I tried to force myself to eat but couldn’t imagine how anyone could be hungry.
The next hours passed in a wash of misery and confusion.  Everywhere I went, I was wrong.  I stood at attention—wrong—and was told that I was wrong and then corrected for my wrongness.  I was given simple tasks without context, and it threw me.  I had trouble letting go of the need to understand.  I found it incredibly hard to just follow orders unquestioningly, but asking questions was wrong.  When I eventually arrived at E Company, I reported to the Cadet in the Red Sash and then to our company’s First Sergeant.  Both required simple verbal reports that would have been relatively straightforward without the intense, constant pressure of being surrounded by upperclassmen on R-Day.  As it was, I reported to the Cadet in the Red Sash—wrong—was corrected, and then felt like I’d finally accomplished something when I got through the report to the First Sergeant correctly on my first time through.  But then I smiled for having finally done something correctly, and that was worse than getting the report wrong!

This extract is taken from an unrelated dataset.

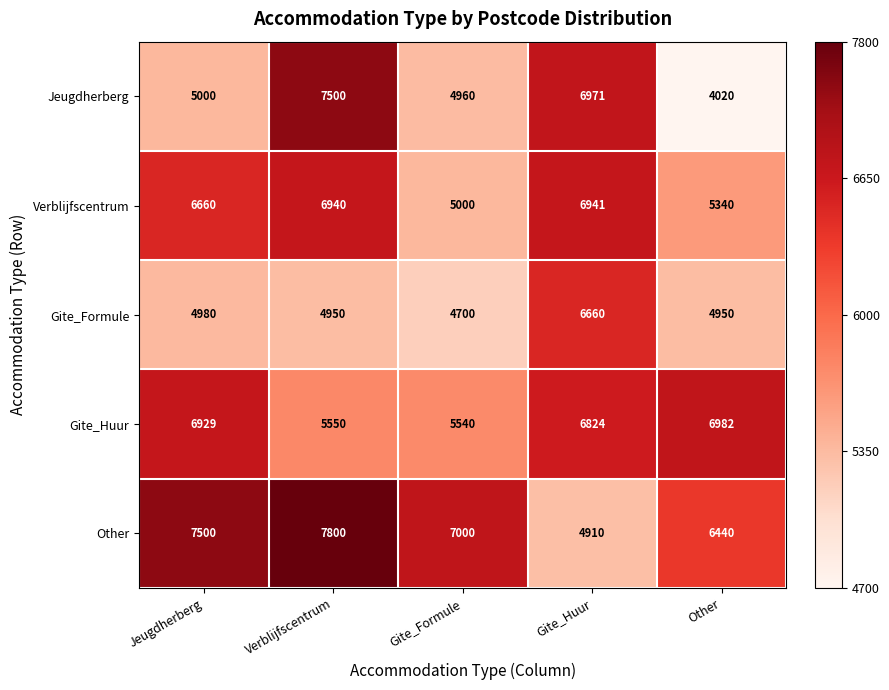

Which label corresponds to the smallest value in the chart?

Other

I felt like I was yelled at constantly, but it’s probably fairer to say that I was corrected firmly and precisely by people who didn’t give a shit whether or not they hurt my feelings.  Civilians are not typically corrected for mere sloppiness or bad attitude, nor do corrections in the civilian world tend to come from authority figures whose sole desire is to make it clear that you’ve yet to earn their respect.  Where the civilian world cares about feelings and relationships, the Military Academy is ultimately concerned only with performance to an objective standard.  At West Point, they set this standard high enough to make it challenging even for straight-A students who’ve earned multiple varsity letters.  I was used to being the best at everything; this was the first time I’d ever been around people who could all do what I could do.
It was a tough adjustment.  In the past, I’d often succeeded by walking into a room like I owned the place.  At West Point, though, that attitude was particularly counter-productive.  But without that swagger, I didn’t know how to approach my new circumstances.  Everything about R-Day was outside of my experience.  After a while, I was happy just to stare at a wall or at the back of another new cadet’s head.  The safety of anonymity was the only defense I had against an overwhelming onslaught of military discipline.

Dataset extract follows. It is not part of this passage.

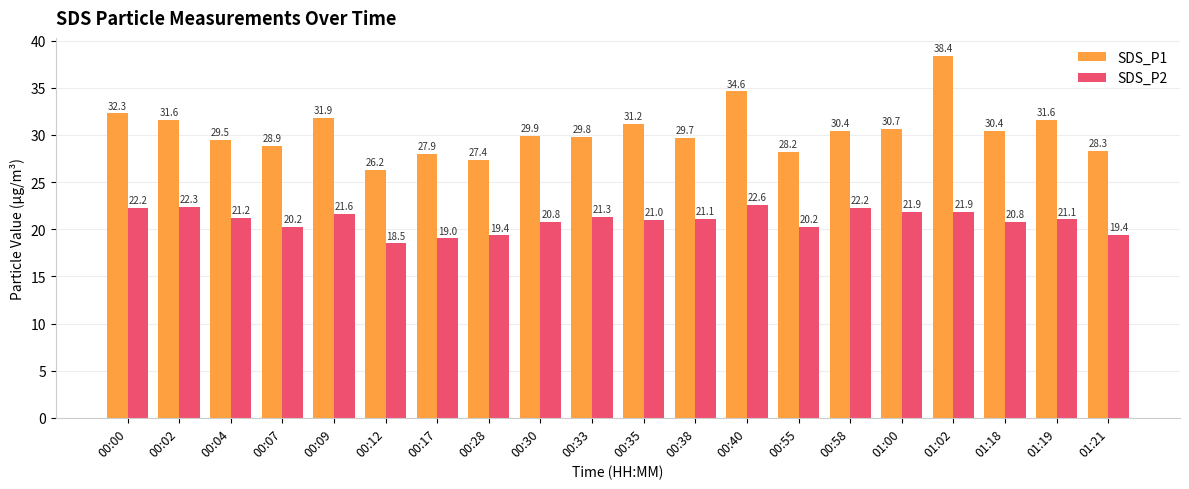

How many data points does each series have?

20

They taught us to march and to salute.  We learned our facing movements.  We were issued gear, carried it in massive laundry bags up to our rooms, and changed into our new white-over-grey uniforms.  The upperclassmen nursed us through our first parade, where we swore our oaths before God and our onlooking parents.  
In one amazing day, we were transformed.  We’d gone through those double doors as civilians.  By day’s end, we were new cadets, body and soul.  
With a sinking heart, I wondered if I’d made an incredible mistake. 

22. As a New Cadet, I thought this the most esoteric piece of “plebe knowledge” imaginable.  It was only as an adult--while picking out the quotes for these next few chapters--that I realized this particular definition is an obvious metaphor for the process of Beast Barracks itself.